Stojaković earned a spot on the ACC All-Tournament first team after averaging 33 points per game on 57.1 percent shooting in two tournament contests. He posted a career-high 37 points, which is the most ever in an ACC Tournament second-round contest, on 13 of 22 shooting in a second-round loss to Stanford on March 12 just one day before pouring in 29 points to lead California past Virginia Tech in a first round contest.
Stojaković scored at 20 points in 13 games this past season with 11 of those performances against power conference competition including 21 points in a loss at North Carolina on Jan. 15.
Stojaković will continue the Illini’s trend of finding international talent for its roster as the Serbian-Greek citizen was born in Thessaloniki, Greece as the eldest child of Peja Stojaković and former Greek model, high jumper, and television host Aleka Kamila. Andrej Stojaković, who will turn 21 years old on August 17, was a consensus four-star prospect in the 2023 recruiting class while attending Jesuit High School in Carmichael, California where he was a McDonald’s All-America selection.

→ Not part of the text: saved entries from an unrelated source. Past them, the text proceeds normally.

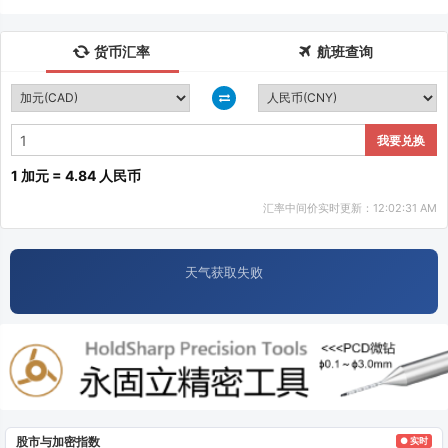
货币汇率
航班查询
我要兑换
1 加元 = 4.84 人民币
汇率中间价实时更新：12:02:31 AM
天气获取失败
股市与加密指数
● 实时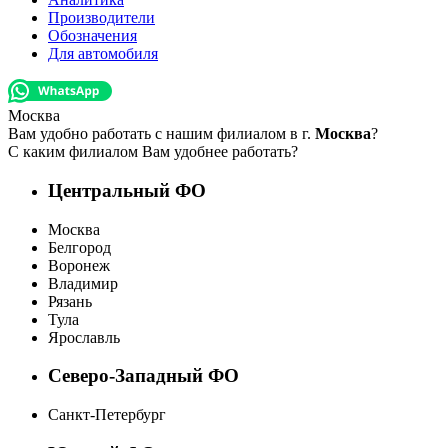
Производители
Обозначения
Для автомобиля
Москва
Вам удобно работать с нашим филиалом в г.
Москва
?
С каким филиалом Вам удобнее работать?
Центральный ФО
Москва
Белгород
Воронеж
Владимир
Рязань
Тула
Ярославль
Северо-Западный ФО
Санкт-Петербург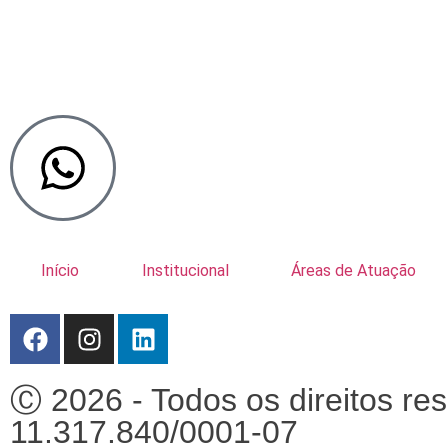
Início
Institucional
Áreas de Atuação
Ⓒ 2026 - Todos os direitos r
11.317.840/0001-07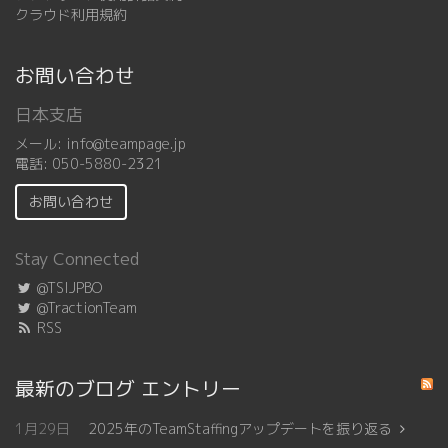
クラウド利用規約
お問い合わせ
日本支店
メール:
info@teampage.jp
電話:
050-5880-2321
お問い合わせ
Stay Connected
@TSIJPBO
@TractionTeam
RSS
最新のブログ エントリー
1月29日
2025年のTeamStaffingアップデートを振り返る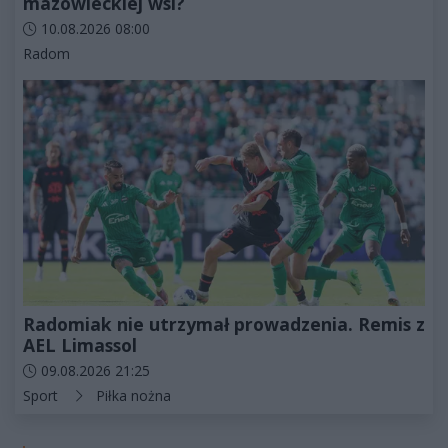
mazowieckiej wsi?
Data dodania artykułu:
10.08.2026 08:00
Kategorie artykułu:
Radom
Radomiak nie utrzymał prowadzenia. Remis z
AEL Limassol
Data dodania artykułu:
09.08.2026 21:25
Kategorie artykułu:
Sport
Piłka nożna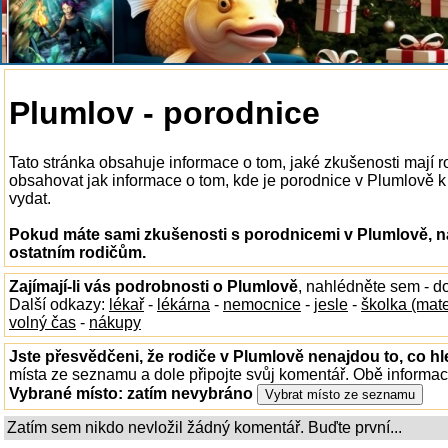
Plumlov - porodnice
Tato stránka obsahuje informace o tom, jaké zkušenosti mají 
obsahovat jak informace o tom, kde je porodnice v Plumlově k d
vydat.
Pokud máte sami zkušenosti s porodnicemi v Plumlově, na
ostatním rodičům.
Zajímají-li vás podrobnosti o Plumlově
, nahlédněte sem - d
Další odkazy:
lékař
-
lékárna
-
nemocnice
-
jesle
-
školka (mat
volný čas
-
nákupy
Jste přesvědčeni, že rodiče v Plumlově nenajdou to, co hl
místa ze seznamu a dole připojte svůj komentář. Obě informa
Vybrané místo:
zatím nevybráno
Zatím sem nikdo nevložil žádný komentář. Buďte první...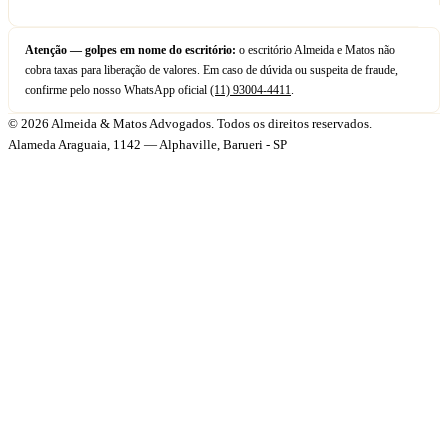
Atenção — golpes em nome do escritório:
o escritório Almeida e Matos não
cobra taxas para liberação de valores. Em caso de dúvida ou suspeita de fraude,
confirme pelo nosso WhatsApp oficial
(11) 93004-4411
.
© 2026 Almeida & Matos Advogados. Todos os direitos reservados.
Alameda Araguaia, 1142 — Alphaville, Barueri - SP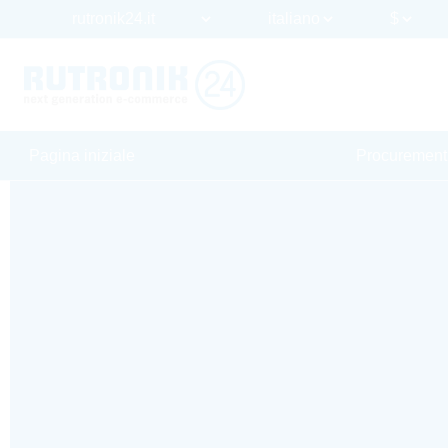
Pagina iniziale
Procurement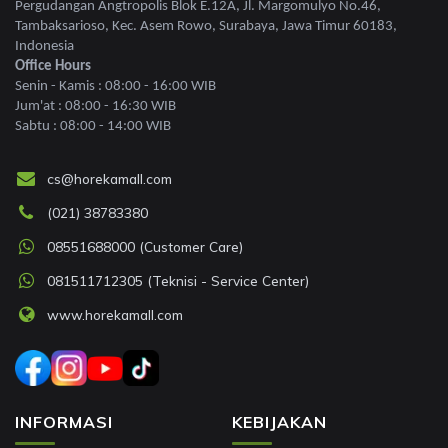
Pergudangan Angtropolis Blok E.12A, Jl. Margomulyo No.46,
Tambaksarioso, Kec. Asem Rowo, Surabaya, Jawa Timur 60183,
Indonesia
Office Hours
Senin - Kamis : 08:00 - 16:00 WIB
Jum'at : 08:00 - 16:30 WIB
Sabtu : 08:00 - 14:00 WIB
cs@horekamall.com
(021) 38783380
08551688000 (Customer Care)
081511712305 (Teknisi - Service Center)
www.horekamall.com
INFORMASI
KEBIJAKAN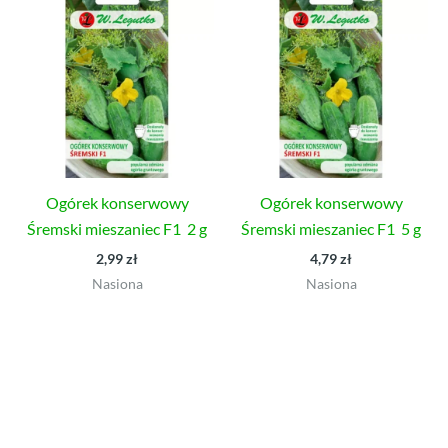
Ogórek konserwowy
Ogórek konserwowy
Śremski mieszaniec F1 2 g
Śremski mieszaniec F1 5 g
2,99
zł
4,79
zł
Nasiona
Nasiona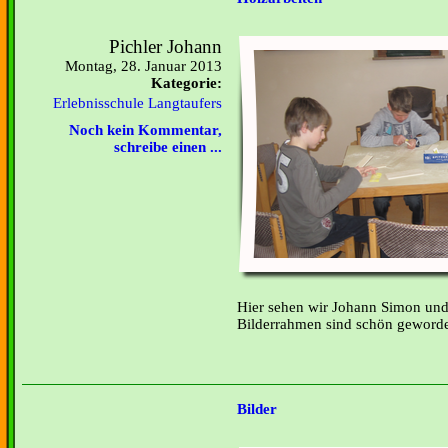
Pichler Johann
Montag, 28. Januar 2013
Kategorie:
Erlebnisschule Langtaufers
Noch kein Kommentar,
schreibe einen ...
Hier sehen wir Johann Simon und
Bilderrahmen sind schön geword
Bilder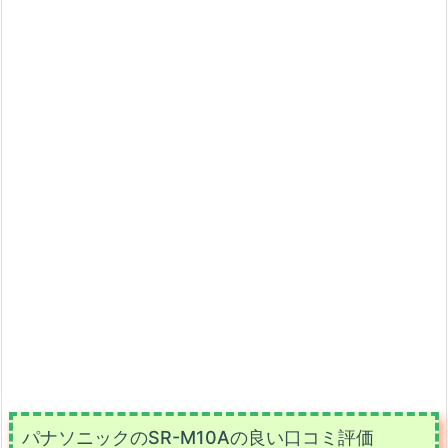
パナソニックのSR-M10Aの良い口コミ評価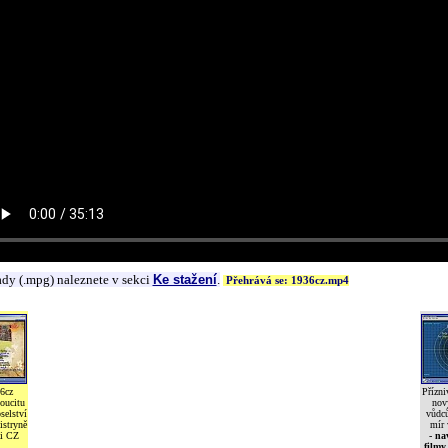
ady (.mpg) naleznete v sekci
Ke stažení
.
Přehrává se: 1936cz.mp4
6cz
Přízni
oucitu
nov
selství
vůdců
istryně
mír 
i CZ
- na
filmy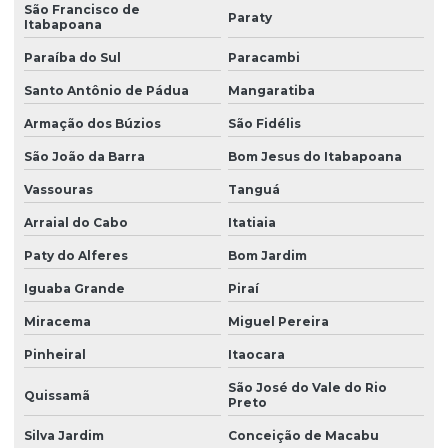
São Francisco de
Paraty
Itabapoana
Motor agitador para tanque de leite
Paraíba do Sul
Paracambi
Motor baixa rotação 1/2 cv
Santo Antônio de Pádua
Mangaratiba
Motor para churrasqueira giratoria
Armação dos Búzios
São Fidélis
Motor para churrasqueira profissional
São João da Barra
Bom Jesus do Itabapoana
Motor para costelão
Vassouras
Tanguá
Motor elétrico 0.5 CV
Arraial do Cabo
Itatiaia
Motor elétrico 1/2 cv
Paty do Alferes
Bom Jardim
Motor elétrico 1/2 cv monofásico
Iguaba Grande
Piraí
Motor elétrico 1/2 cv monofásico 220v
Miracema
Miguel Pereira
Motor elétrico 1/3 cv monofásico 220v
Pinheiral
Itaocara
São José do Vale do Rio
Motor elétrico de 1/4
Quissamã
Preto
Motor elétrico de 1/4 cv
Silva Jardim
Conceição de Macabu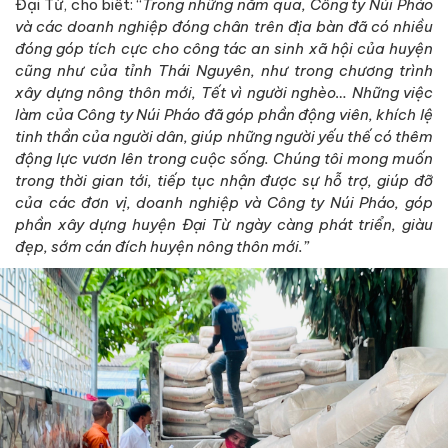
Đại Từ, cho biết: “
Trong những năm qua, Công ty Núi Pháo
và các doanh nghiệp đóng chân trên địa bàn đã có nhiều
đóng góp tích cực cho công tác an sinh xã hội của huyện
cũng như của tỉnh Thái Nguyên, như trong chương trình
xây dựng nông thôn mới, Tết vì người nghèo… Những việc
làm của Công ty Núi Pháo đã góp phần động viên, khích lệ
tinh thần của người dân, giúp những người yếu thế có thêm
động lực vươn lên trong cuộc sống. Chúng tôi mong muốn
trong thời gian tới, tiếp tục nhận được sự hỗ trợ, giúp đỡ
của các đơn vị, doanh nghiệp và Công ty Núi Pháo, góp
phần xây dựng huyện Đại Từ ngày càng phát triển, giàu
đẹp, sớm cán đích huyện nông thôn mới.”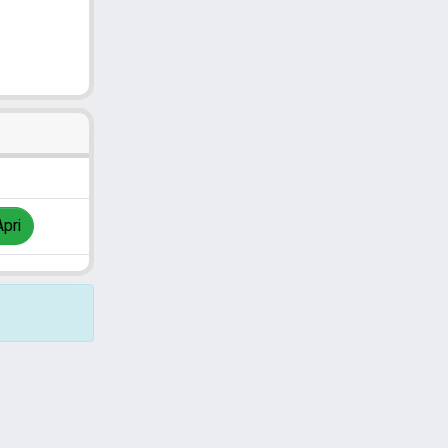
pri
Copyright © 2026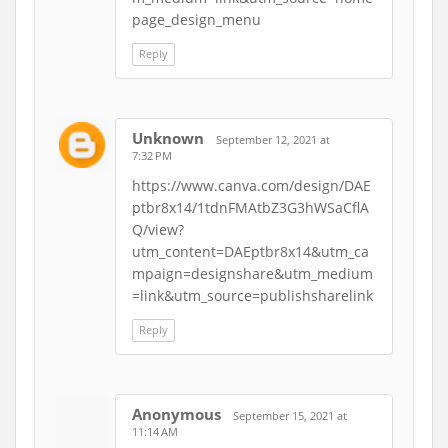
page_design_menu
Reply
Unknown
September 12, 2021 at
7:32 PM
https://www.canva.com/design/DAE
ptbr8x14/1tdnFMAtbZ3G3hWSaCflA
Q/view?
utm_content=DAEptbr8x14&utm_ca
mpaign=designshare&utm_medium
=link&utm_source=publishsharelink
Reply
Anonymous
September 15, 2021 at
11:14 AM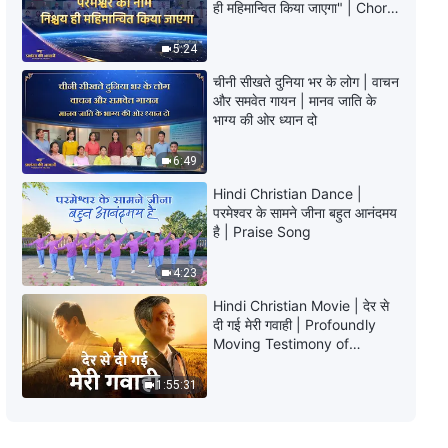
ही महिमान्वित किया जाएगा" | Choral
का भाग्य कैसा होगा?
Hymn | 2026 प्रशंसा की आवाजें
5:24
3:56
चीनी सीखते दुनिया भर के लोग | वाचन
और समवेत गायन | मानव जाति के
Hindi Christian Song | क्या तुम्हें पता
भाग्य की ओर ध्यान दो
है स्रोत अनंत जीवन का?
6:49
5:22
Hindi Christian Dance |
Hindi Christian Song | जब तुम खोलते
परमेश्वर के सामने जीना बहुत आनंदमय
हो अपना हृदय परमेश्वर के लिए
है | Praise Song
4:15
4:23
Hindi Christian Movie | देर से
Hindi Christian Song | जो परमेश्वर
दी गई मेरी गवाही | Profoundly
को नहीं जानते वे उसका प्रतिरोध करते हैं
Moving Testimony of
Repentance
7:22
1:55:31
Hindi Christian Song | सच्ची आस्था
क्या है?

Andrej Stojaković joins Kentucky/Arkansas center Zvonimir Ivisic as additions via the transfer portal and will be on the same roster as 19-year-old Montenegrin forward David Mirkovic and 6'3" Serbian point guard Mihailo Petrovic, who just signed on Tuesday. Illinois also has received returning pledges from veteran players Tomislav Ivisic, Kylan Boswell and Ty Rodgers along with reserve forward Jake Davis. Before hosting his annual Coaches vs. Cancer dinner and auction event on Wednesday evening at Gordyville USA in Gifford, Underwood stated to local media his high level of desire for the 6-foot-9 forward Ben Humrichous to return to the Illini’s 2025-26 roster.
Peja Stojaković was inducted into the 2024 FIBA Hall of Fame class in September along with former All-NBA player Reggie Miller. Stojaković, who drafted 14th overall by the Sacramento Kings in the 1996 NBA Draft, is regarded as one of the best shooters in NBA history as he made 1,760 three-point field goals in his career, which ranked 4th all-time at the point of his retirement in 2011. In Dec. 2014, the Kings organization retired his number.